- _HOW TO COMPLETE THIS TASK_
Format every line from the start of the material down to the line containing "abgewickelt" as a JSON list of strings, one string per line, with blank lines left out. Do not include the pictures in the answer.

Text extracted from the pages
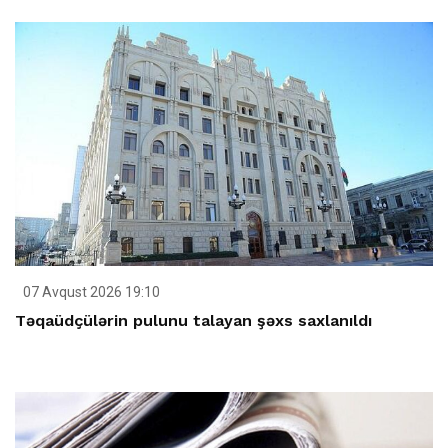
07 Avqust 2026 19:10
Təqaüdçülərin pulunu talayan şəxs saxlanıldı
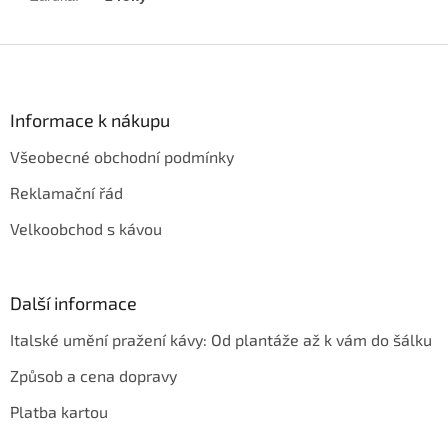
Z
á
p
a
Informace k nákupu
t
Všeobecné obchodní podmínky
í
Reklamační řád
Velkoobchod s kávou
Další informace
Italské umění pražení kávy: Od plantáže až k vám do šálku
Způsob a cena dopravy
Platba kartou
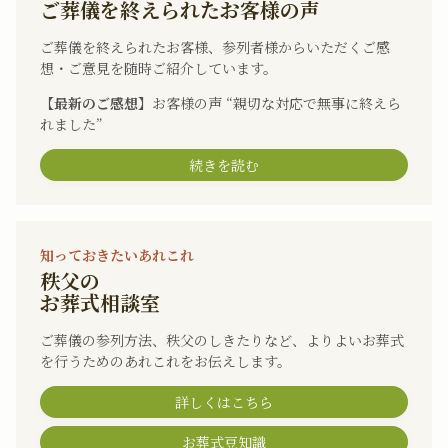
ご葬儀を終えられたお客様の声
ご葬儀を終えられたお客様、参列者様からいただくご感
想・ご意見を随時ご紹介しています。
【最新のご感想】
お客様の声 “親切な対応で無事に終えら
れました”
続きを読む
知っておきたいあれこれ
秩父の
お葬式相談室
ご葬儀の参列方法、秩父のしきたりなど、よりよいお葬式
を行うためのあれこれをお伝えします。
詳しくはこちら
お葬式豆知識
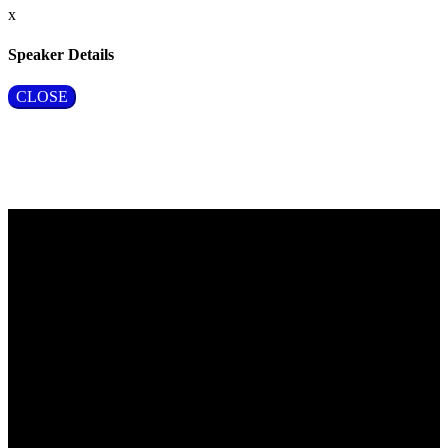
x
Speaker Details
CLOSE
Vragen?
Aarzel niet om contact met ons op te nemen.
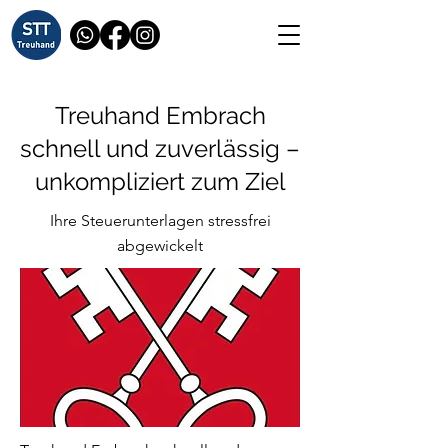
Treuhand Embrach
schnell und zuverlässig –
unkompliziert zum Ziel
Ihre Steuerunterlagen stressfrei
abgewickelt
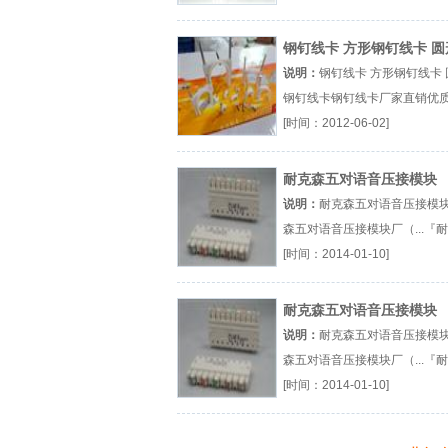
乐清钢钉线卡』
钢钉线卡 方形钢钉线卡 圆
钉线卡
说明：
钢钉线卡 方形钢钉线卡 
钢钉线卡钢钉线卡厂家直销优
钢钉线卡钢钉线卡批发商厂（..
[时间：2012-06-02]
钉线卡厂家直销』
耐克森五对语音压接模块
说明：
耐克森五对语音压接模
森五对语音压接模块厂（...『
森』
[时间：2014-01-10]
耐克森五对语音压接模块
说明：
耐克森五对语音压接模
森五对语音压接模块厂（...『
森』
[时间：2014-01-10]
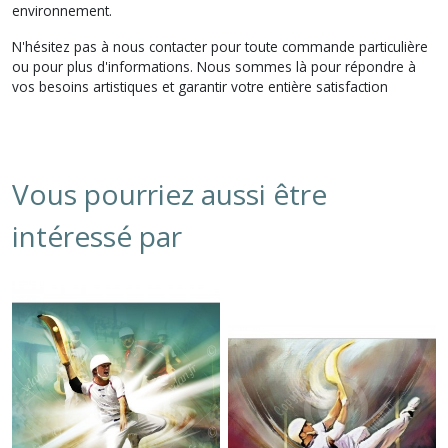
environnement.
N'hésitez pas à nous contacter pour toute commande particulière
ou pour plus d'informations. Nous sommes là pour répondre à
vos besoins artistiques et garantir votre entière satisfaction
Vous pourriez aussi être
intéressé par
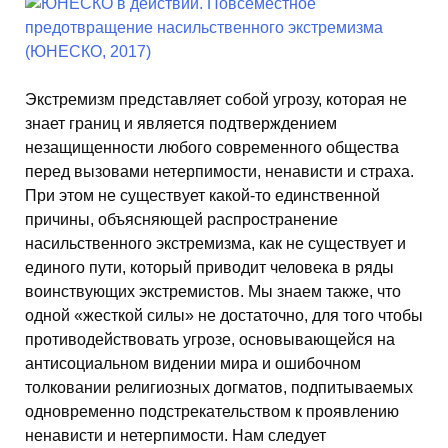
Экстремизм представляет собой угрозу, которая не
знает границ и является подтверждением
незащищенности любого современного общества
перед вызовами нетерпимости, ненависти и страха.
При этом не существует какой-то единственной
причины, объясняющей распространение
насильственного экстремизма, как не существует и
единого пути, который приводит человека в ряды
воинствующих экстремистов. Мы знаем также, что
одной «жесткой силы» не достаточно, для того чтобы
противодействовать угрозе, основывающейся на
антисоциальном видении мира и ошибочном
толковании религиозных догматов, подпитываемых
одновременно подстрекательством к проявлению
ненависти и нетерпимости. Нам следует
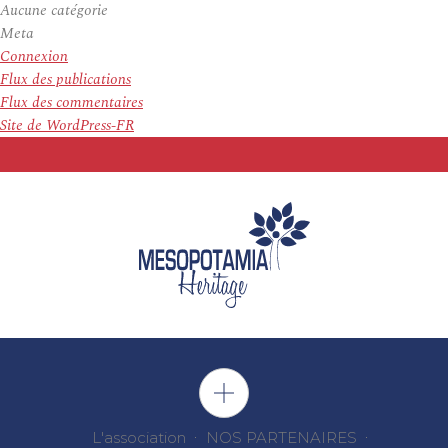
Aucune catégorie
Meta
Connexion
Flux des publications
Flux des commentaires
Site de WordPress-FR
L'association
NOS PARTENAIRES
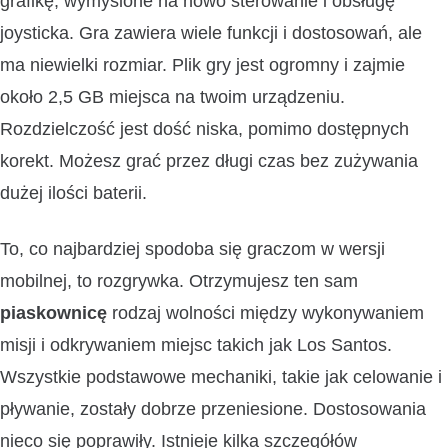
grafikę, wymyślone na nowo sterowanie i obsługę
joysticka. Gra zawiera wiele funkcji i dostosowań, ale
ma niewielki rozmiar. Plik gry jest ogromny i zajmie
około 2,5 GB miejsca na twoim urządzeniu.
Rozdzielczość jest dość niska, pomimo dostępnych
korekt. Możesz grać przez długi czas bez zużywania
dużej ilości baterii.
To, co najbardziej spodoba się graczom w wersji
mobilnej, to rozgrywka. Otrzymujesz ten sam
piaskownicę
rodzaj wolności między wykonywaniem
misji i odkrywaniem miejsc takich jak Los Santos.
Wszystkie podstawowe mechaniki, takie jak celowanie i
pływanie, zostały dobrze przeniesione. Dostosowania
nieco się poprawiły. Istnieje kilka szczegółów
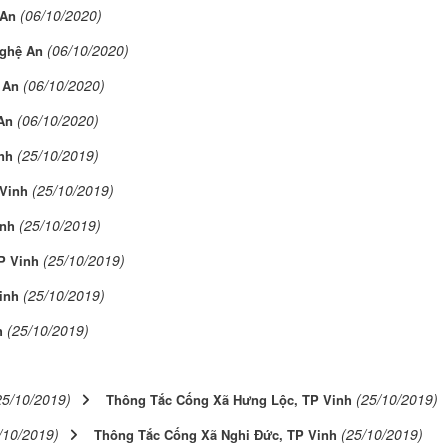
(06/10/2020)
 An
(06/10/2020)
ghệ An
(06/10/2020)
 An
(06/10/2020)
An
(25/10/2019)
nh
(25/10/2019)
Vinh
(25/10/2019)
inh
(25/10/2019)
P Vinh
(25/10/2019)
inh
(25/10/2019)
h
25/10/2019)
(25/10/2019)
Thông Tắc Cống Xã Hưng Lộc, TP Vinh
/10/2019)
(25/10/2019)
Thông Tắc Cống Xã Nghi Đức, TP Vinh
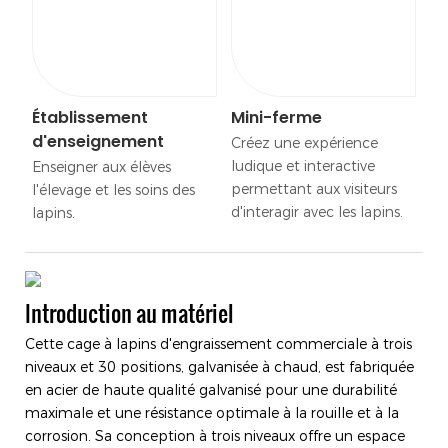
Établissement
Mini-ferme
d'enseignement
Créez une expérience
ludique et interactive
Enseigner aux élèves
permettant aux visiteurs
l'élevage et les soins des
d'interagir avec les lapins.
lapins.
Introduction au matériel
Cette cage à lapins d'engraissement commerciale à trois
niveaux et 30 positions, galvanisée à chaud, est fabriquée
en acier de haute qualité galvanisé pour une durabilité
maximale et une résistance optimale à la rouille et à la
corrosion. Sa conception à trois niveaux offre un espace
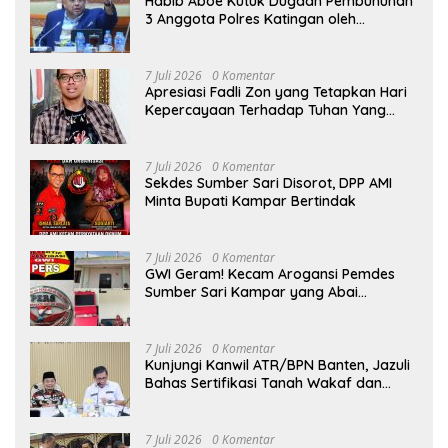
Habib Aboe Kutuk Dugaan Pembunuhan
3 Anggota Polres Katingan oleh
Komplotan Narkoba
7 Juli 2026
0 Komentar
Apresiasi Fadli Zon yang Tetapkan Hari
Kepercayaan Terhadap Tuhan Yang
Maha Esa, Hizkia: Pelaksanaan Amanat
Konstitusi
7 Juli 2026
0 Komentar
Sekdes Sumber Sari Disorot, DPP AMI
Minta Bupati Kampar Bertindak
7 Juli 2026
0 Komentar
GWI Geram! Kecam Arogansi Pemdes
Sumber Sari Kampar yang Abai
Lambang Negara dan Alergi Kritik
Jurnalis
7 Juli 2026
0 Komentar
Kunjungi Kanwil ATR/BPN Banten, Jazuli
Bahas Sertifikasi Tanah Wakaf dan
Perlindungan Lahan Pertanian Rakyat
7 Juli 2026
0 Komentar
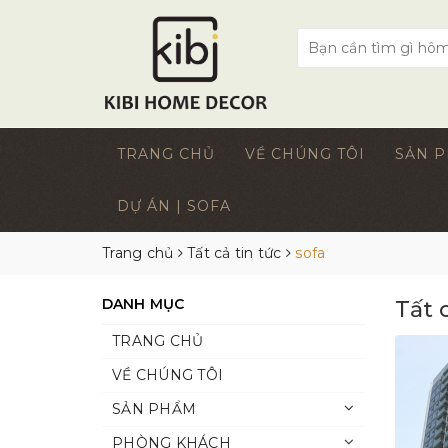
TRANG CHỦ
VỀ CHÚNG TÔI
SẢN 
DỰ ÁN | SOFA
Trang chủ
Tất cả tin tức
sofa
DANH MỤC
Tất 
TRANG CHỦ
VỀ CHÚNG TÔI
SẢN PHẨM
PHÒNG KHÁCH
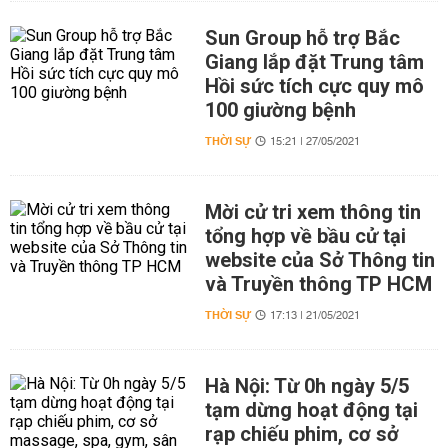
Sun Group hỗ trợ Bắc
Giang lắp đặt Trung tâm
Hồi sức tích cực quy mô
100 giường bệnh
THỜI SỰ
15:21 | 27/05/2021
Mời cử tri xem thông tin
tổng hợp về bầu cử tại
website của Sở Thông tin
và Truyền thông TP HCM
THỜI SỰ
17:13 | 21/05/2021
Hà Nội: Từ 0h ngày 5/5
tạm dừng hoạt động tại
rạp chiếu phim, cơ sở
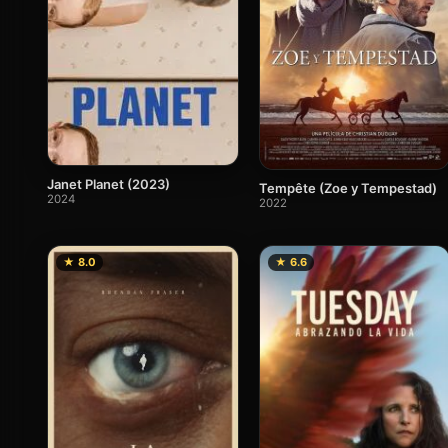
Janet Planet (2023)
Tempête (Zoe y Tempestad)
2024
2022
★ 8.0
★ 6.6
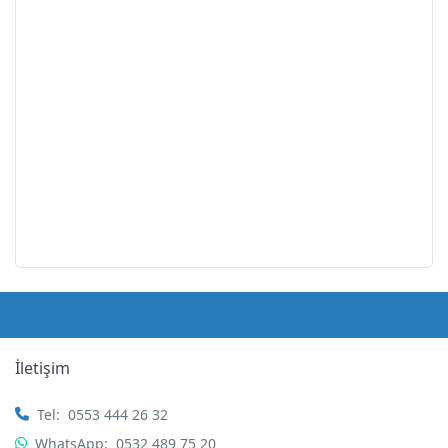
İletişim
Tel:
0553 444 26 32
WhatsApp:
0532 489 75 20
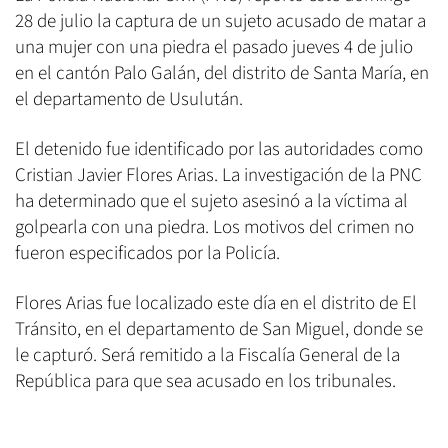
28 de julio la captura de un sujeto acusado de matar a
una mujer con una piedra el pasado jueves 4 de julio
en el cantón Palo Galán, del distrito de Santa María, en
el departamento de Usulután.
El detenido fue identificado por las autoridades como
Cristian Javier Flores Arias. La investigación de la PNC
ha determinado que el sujeto asesinó a la víctima al
golpearla con una piedra. Los motivos del crimen no
fueron especificados por la Policía.
Flores Arias fue localizado este día en el distrito de El
Tránsito, en el departamento de San Miguel, donde se
le capturó. Será remitido a la Fiscalía General de la
República para que sea acusado en los tribunales.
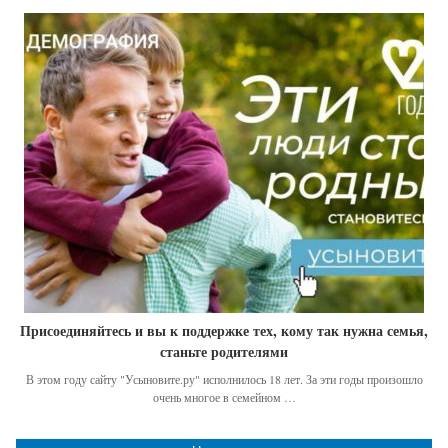
Присоединяйтесь и вы к поддержке тех, кому так нужна семья,
станьте родителями
В этом году сайту "Усыновите.ру" исполнилось 18 лет. За эти годы произошло
очень многое в семейном …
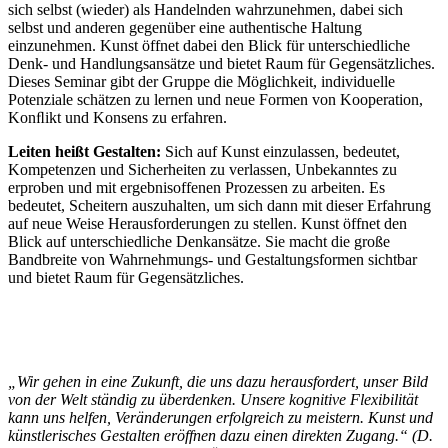
sich selbst (wieder) als Handelnden wahrzunehmen, dabei sich
selbst und anderen gegenüber eine authentische Haltung
einzunehmen. Kunst öffnet dabei den Blick für unterschiedliche
Denk- und Handlungsansätze und bietet Raum für Gegensätzliches.
Dieses Seminar gibt der Gruppe die Möglichkeit, individuelle
Potenziale schätzen zu lernen und neue Formen von Kooperation,
Konﬂikt und Konsens zu erfahren.
Leiten heißt Gestalten:
Sich auf Kunst einzulassen, bedeutet,
Kompetenzen und Sicherheiten zu verlassen, Unbekanntes zu
erproben und mit ergebnisoffenen Prozessen zu arbeiten. Es
bedeutet, Scheitern auszuhalten, um sich dann mit dieser Erfahrung
auf neue Weise Herausforderungen zu stellen. Kunst öffnet den
Blick auf unterschiedliche Denkansätze. Sie macht die große
Bandbreite von Wahrnehmungs- und Gestaltungsformen sichtbar
und bietet Raum für Gegensätzliches.
„Wir gehen in eine Zukunft, die uns dazu herausfordert, unser Bild
von der Welt ständig zu überdenken. Unsere kognitive Flexibilität
kann uns helfen, Veränderungen erfolgreich zu meistern. Kunst und
künstlerisches Gestalten eröffnen dazu einen direkten Zugang.“
(D.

- _EXERCISE ANSWER_
[
  "07 Avqust 2026 19:10",
  "Təqaüdçülərin pulunu talayan şəxs saxlanıldı",
  "Z",
  "á",
  "p",
  "a",
  "Informace k nákupu",
  "t",
  "Všeobecné obchodní podmínky",
  "í",
  "Reklamační řád",
  "Velkoobchod s kávou",
  "Další informace",
  "Italské umění pražení kávy: Od plantáže až k vám do šálku",
  "Způsob a cena dopravy",
  "Platba kartou",
  "ご葬儀を終えられたお客様の声",
  "ご葬儀を終えられたお客様、参列者様からいただくご感",
  "想・ご意見を随時ご紹介しています。",
  "【最新のご感想】",
  "お客様の声 “親切な対応で無事に終えら",
  "れました”",
  "続きを読む",
  "知っておきたいあれこれ",
  "秩父の",
  "お葬式相談室",
  "ご葬儀の参列方法、秩父のしきたりなど、よりよいお葬式",
  "を行うためのあれこれをお伝えします。",
  "詳しくはこちら",
  "お葬式豆知識",
  "x",
  "Speaker Details",
  "CLOSE",
  "Vragen?",
  "Aarzel niet om contact met ons op te nemen.",
  "Treuhand Embrach",
  "schnell und zuverlässig –",
  "unkompliziert zum Ziel",
  "Ihre Steuerunterlagen stressfrei",
  "abgewickelt"
]